BEGIN Listed entries

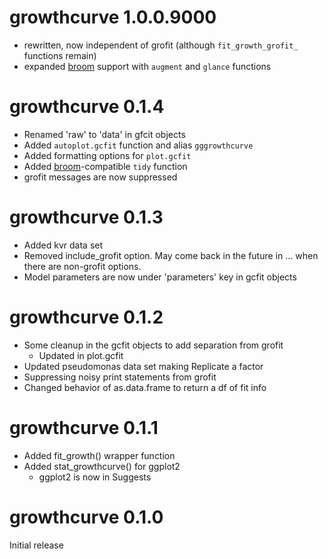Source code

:# growthcurve 1.0.0.9000

- rewritten, now independent of grofit (although `fit_growth_grofit_` functions remain)
- expanded [broom](https://github.com/dgrtwo/broom) support with `augment` and `glance` functions


# growthcurve 0.1.4

- Renamed 'raw' to 'data' in gfcit objects
- Added `autoplot.gcfit` function and alias `gggrowthcurve`
- Added formatting options for `plot.gcfit`
- Added [broom](https://github.com/dgrtwo/broom)-compatible `tidy` function
- grofit messages are now suppressed

# growthcurve 0.1.3

- Added kvr data set
- Removed include_grofit option. May come back in the future in ... when there are non-grofit options.
- Model parameters are now under 'parameters' key in gcfit objects


# growthcurve 0.1.2

- Some cleanup in the gcfit objects to add separation from grofit
    - Updated in plot.gcfit
- Updated pseudomonas data set making Replicate a factor
- Suppressing noisy print statements from grofit
- Changed behavior of as.data.frame to return a df of fit info

# growthcurve 0.1.1

- Added fit_growth() wrapper function
- Added stat_growthcurve() for ggplot2
    - ggplot2 is now in Suggests

# growthcurve 0.1.0

Initial release
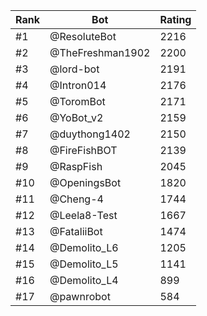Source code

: Rank|Bot|Rating
---|---|---
#1|@ResoluteBot|2216
#2|@TheFreshman1902|2200
#3|@lord-bot|2191
#4|@Intron014|2176
#5|@ToromBot|2171
#6|@YoBot_v2|2159
#7|@duythong1402|2150
#8|@FireFishBOT|2139
#9|@RaspFish|2045
#10|@OpeningsBot|1820
#11|@Cheng-4|1744
#12|@Leela8-Test|1667
#13|@FataliiBot|1474
#14|@Demolito_L6|1205
#15|@Demolito_L5|1141
#16|@Demolito_L4|899
#17|@pawnrobot|584
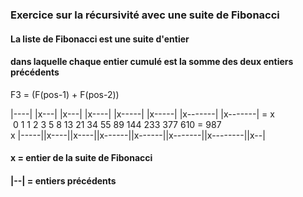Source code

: ### Exercice sur la récursivité avec une suite de Fibonacci

#### La liste de Fibonacci est une suite d'entier
#### dans laquelle chaque entier cumulé est la somme des deux entiers précédents

F3 = (F(pos-1) + F(pos-2))

|----| |x---| |x---| |x----| |x-----| |x-----| |x-------| |x-------| = x <br>
&nbsp;0  1   1  2   3  5   8  13   21  34   55  89   144  233   377  610  = 987 <br>
 x |-----||x----||x----||x------||x------||x-------||x--------||x--|
       
#### x     = entier de la suite de Fibonacci
#### |--|  = entiers précédents 
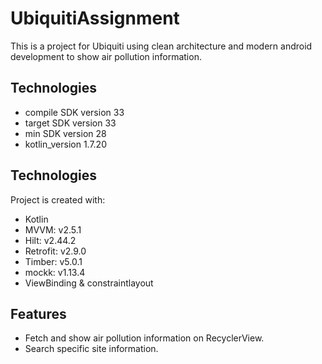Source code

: # UbiquitiAssignment
This is a project for Ubiquiti using clean architecture and modern android development to show air pollution information.

## Technologies
* compile SDK version 33
* target SDK version 33
* min SDK version 28
* kotlin_version 1.7.20

## Technologies
Project is created with:
* Kotlin
* MVVM: v2.5.1
* Hilt: v2.44.2
* Retrofit: v2.9.0
* Timber: v5.0.1
* mockk: v1.13.4
* ViewBinding & constraintlayout

## Features
* Fetch and show air pollution information on RecyclerView.
* Search specific site information.



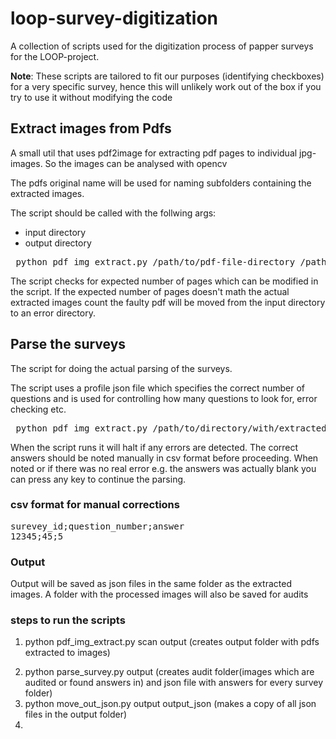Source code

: # loop-survey-digitization

A collection of scripts used for the digitization process of papper surveys for the LOOP-project.

**Note**: These scripts are tailored to fit our purposes (identifying checkboxes) for a very specific survey, hence this will unlikely work out of the box if you try to use it without modifying the code

## Extract images from Pdfs
A small util that uses pdf2image for extracting pdf pages to individual jpg-images. So the images can be analysed with opencv

The pdfs original name will be used for naming subfolders containing the extracted images. 

The script should be called with the follwing args: 

* input directory 
* output directory

<pre> python pdf_img_extract.py /path/to/pdf-file-directory /path/to/output-directory </pre>

The script checks for expected number of pages which can be modified in the script. 
If the expected number of pages doesn't math the actual extracted images count the faulty pdf will be moved from the input directory to an error directory.

## Parse the surveys
The script for doing the actual parsing of the surveys. 

The script uses a profile json file which specifies the correct number of questions and is used for controlling how many questions to look for, error checking etc. 

<pre> python pdf_img_extract.py /path/to/directory/with/extracted/images </pre>

When the script runs it will halt if any errors are detected. The correct answers should be noted manually in csv format before proceeding.
When noted or if there was no real error e.g. the answers was actually blank you can press any key to continue the parsing. 
### csv format for manual corrections
<pre>
surevey_id;question_number;answer
12345;45;5
</pre>

### Output

Output will be saved as json files in the same folder as the extracted images. A folder with the processed images will also be saved for audits


### steps to run the scripts
1. <p>python pdf_img_extract.py scan output (creates output folder with pdfs extracted to images) </p>
2. python parse_survey.py output (creates audit folder(images which are audited or found answers in) and json file with answers for every survey folder)
3. python move_out_json.py output output_json (makes a copy of all json files in the output folder)
4. 
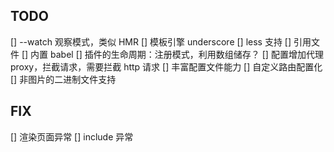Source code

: ## TODO
[] --watch 观察模式，类似 HMR 
[] 模板引擎 underscore
[] less 支持
[] 引用文件
[] 内置 babel
[] 插件的生命周期：注册模式，利用数组储存？
[] 配置增加代理 proxy，拦截请求，需要拦截 http 请求
[] 丰富配置文件能力
[] 自定义路由配置化
[] 非图片的二进制文件支持

## FIX
[] 渲染页面异常
[] include 异常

END Listed entries

» Assigned task: Which lines in the material contain the string "there", with uppercase and lowercase treated as different? Select each such line and copy it out in full.

» Result below:
- Removed include_grofit option. May come back in the future in ... when there are non-grofit options.
When noted or if there was no real error e.g. the answers was actually blank you can press any key to continue the parsing. 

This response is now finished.